Sea-Level Rise Exposure and Household Out-Migration in North Carolina
ActiveLinking spatially resolved sea-level rise exposure data to longitudinal residential histories from a TransUnion credit panel to estimate how coastal inundation risk drives household out-migration in North Carolina.
Climate-driven displacement is a growing public health challenge, but causal evidence on who relocates in response to environmental exposure, and who cannot, remains thin. Based at the Hino-Sebastian Flood Lab, this project addresses that gap for coastal North Carolina.

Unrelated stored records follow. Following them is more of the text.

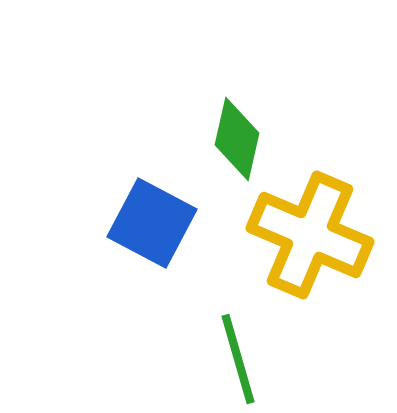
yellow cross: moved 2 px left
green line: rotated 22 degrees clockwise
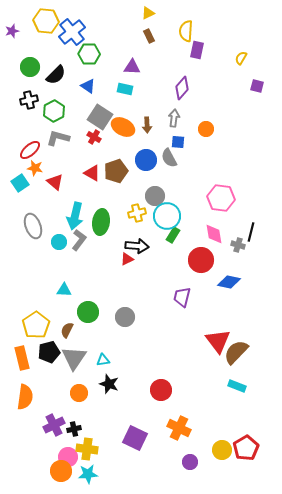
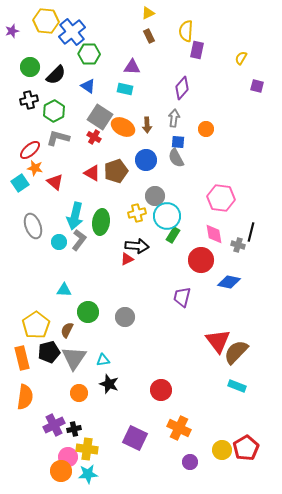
gray semicircle at (169, 158): moved 7 px right
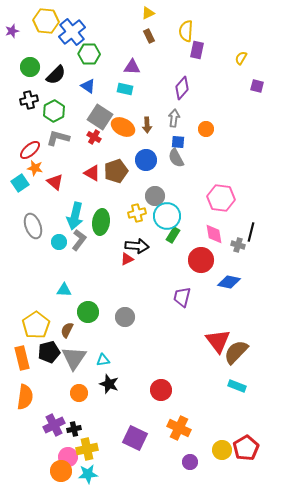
yellow cross at (87, 449): rotated 20 degrees counterclockwise
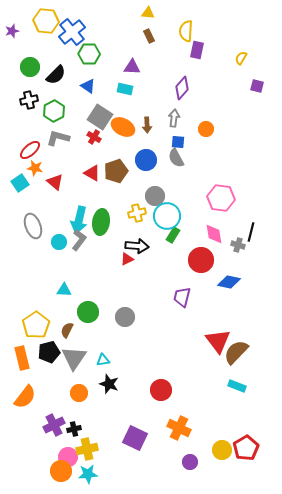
yellow triangle at (148, 13): rotated 32 degrees clockwise
cyan arrow at (75, 216): moved 4 px right, 4 px down
orange semicircle at (25, 397): rotated 30 degrees clockwise
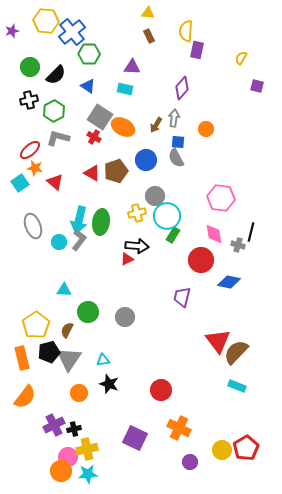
brown arrow at (147, 125): moved 9 px right; rotated 35 degrees clockwise
gray triangle at (74, 358): moved 5 px left, 1 px down
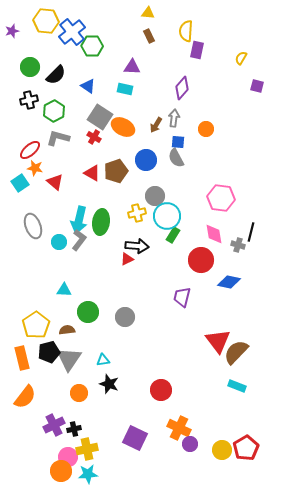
green hexagon at (89, 54): moved 3 px right, 8 px up
brown semicircle at (67, 330): rotated 56 degrees clockwise
purple circle at (190, 462): moved 18 px up
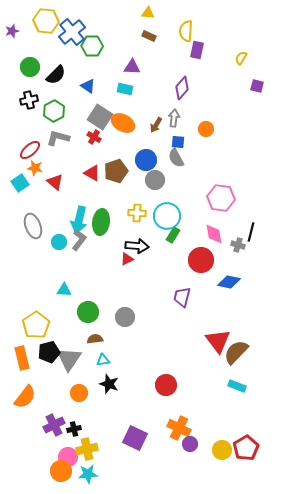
brown rectangle at (149, 36): rotated 40 degrees counterclockwise
orange ellipse at (123, 127): moved 4 px up
gray circle at (155, 196): moved 16 px up
yellow cross at (137, 213): rotated 18 degrees clockwise
brown semicircle at (67, 330): moved 28 px right, 9 px down
red circle at (161, 390): moved 5 px right, 5 px up
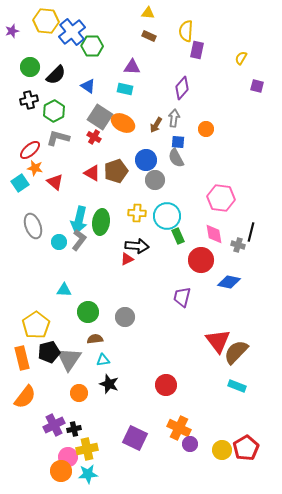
green rectangle at (173, 235): moved 5 px right, 1 px down; rotated 56 degrees counterclockwise
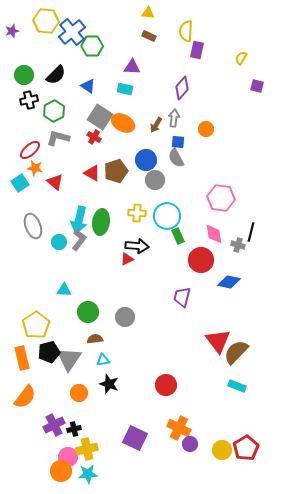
green circle at (30, 67): moved 6 px left, 8 px down
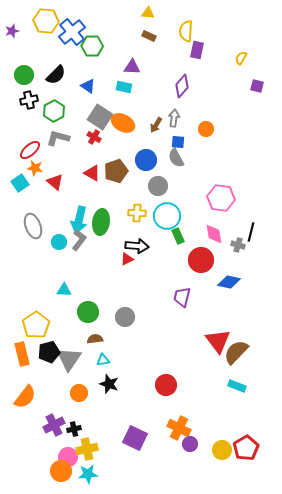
purple diamond at (182, 88): moved 2 px up
cyan rectangle at (125, 89): moved 1 px left, 2 px up
gray circle at (155, 180): moved 3 px right, 6 px down
orange rectangle at (22, 358): moved 4 px up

We link spatially resolved sea-level rise and flood exposure estimates from NOAA and FEMA to a longitudinal TransUnion credit panel covering over 500,000 individual residential histories in North Carolina from 1990 to 2020. The credit panel provides the residential mobility signal: address changes over time at scale, without the attrition problems of traditional survey-based panels. Applying IPTW, G-computation, and TMLE to this linked dataset, we estimate how graded coastal inundation risk shapes households’ decisions to relocate, distinguishing voluntary moves from constrained staying, which falls disproportionately on lower-income and less-mobile populations. This work is a collaboration with Garcia, Hino, Kwass-Mason, and Yan at the Hino-Sebastian Flood Lab.